▶ _ACTIVITY_
Nothing should appear in the answer except the line containing "But he especially" and the lines following it through the end of the listing, each given exactly.

↓

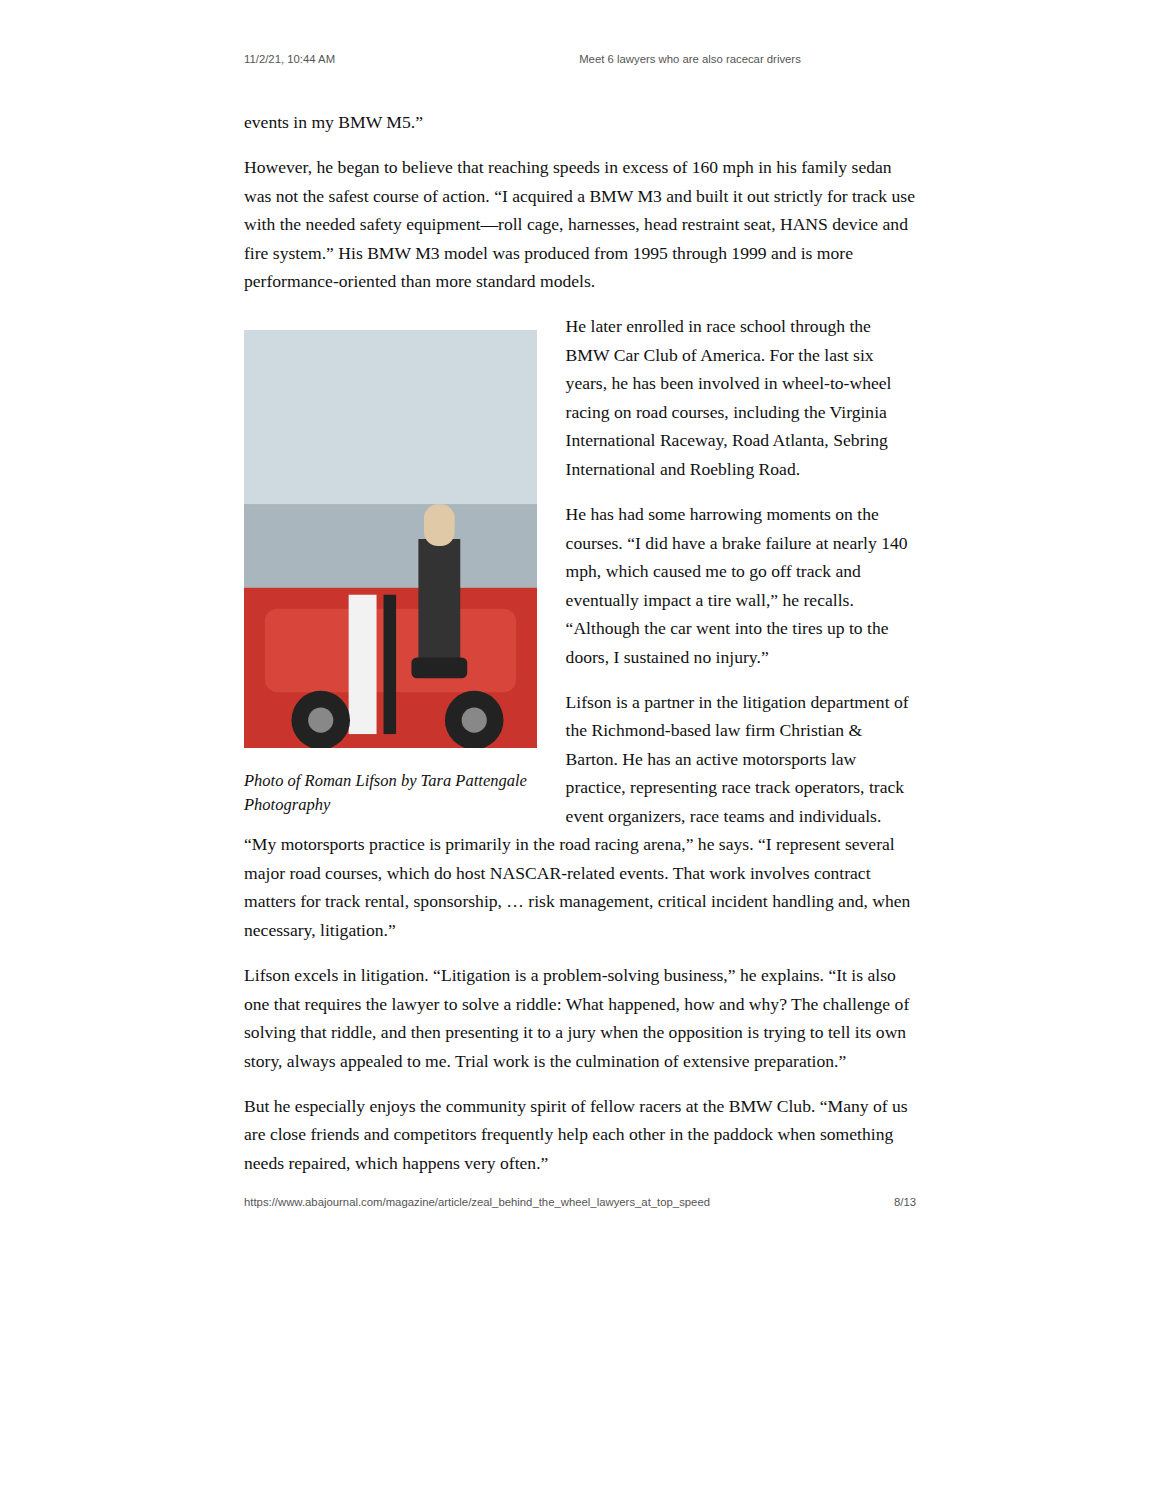11/2/21, 10:44 AM Meet 6 lawyers who are also racecar drivers
events in my BMW M5.”
However, he began to believe that reaching speeds in excess of 160 mph in his family sedan was not the safest course of action. “I acquired a BMW M3 and built it out strictly for track use with the needed safety equipment—roll cage, harnesses, head restraint seat, HANS device and fire system.” His BMW M3 model was produced from 1995 through 1999 and is more performance-oriented than more standard models.
Photo of Roman Lifson by Tara Pattengale Photography
He later enrolled in race school through the BMW Car Club of America. For the last six years, he has been involved in wheel-to-wheel racing on road courses, including the Virginia International Raceway, Road Atlanta, Sebring International and Roebling Road.
He has had some harrowing moments on the courses. “I did have a brake failure at nearly 140 mph, which caused me to go off track and eventually impact a tire wall,” he recalls. “Although the car went into the tires up to the doors, I sustained no injury.”
Lifson is a partner in the litigation department of the Richmond-based law firm Christian & Barton. He has an active motorsports law practice, representing race track operators, track event organizers, race teams and individuals. “My motorsports practice is primarily in the road racing arena,” he says. “I represent several major road courses, which do host NASCAR-related events. That work involves contract matters for track rental, sponsorship, … risk management, critical incident handling and, when necessary, litigation.”
Lifson excels in litigation. “Litigation is a problem-solving business,” he explains. “It is also one that requires the lawyer to solve a riddle: What happened, how and why? The challenge of solving that riddle, and then presenting it to a jury when the opposition is trying to tell its own story, always appealed to me. Trial work is the culmination of extensive preparation.”
But he especially enjoys the community spirit of fellow racers at the BMW Club. “Many of us are close friends and competitors frequently help each other in the paddock when something needs repaired, which happens very often.”
https://www.abajournal.com/magazine/article/zeal_behind_the_wheel_lawyers_at_top_speed 8/13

↑

▶ _EXERCISE OUTPUT_
But he especially enjoys the community spirit of fellow racers at the BMW Club. “Many of us are close friends and competitors frequently help each other in the paddock when something needs repaired, which happens very often.”
https://www.abajournal.com/magazine/article/zeal_behind_the_wheel_lawyers_at_top_speed 8/13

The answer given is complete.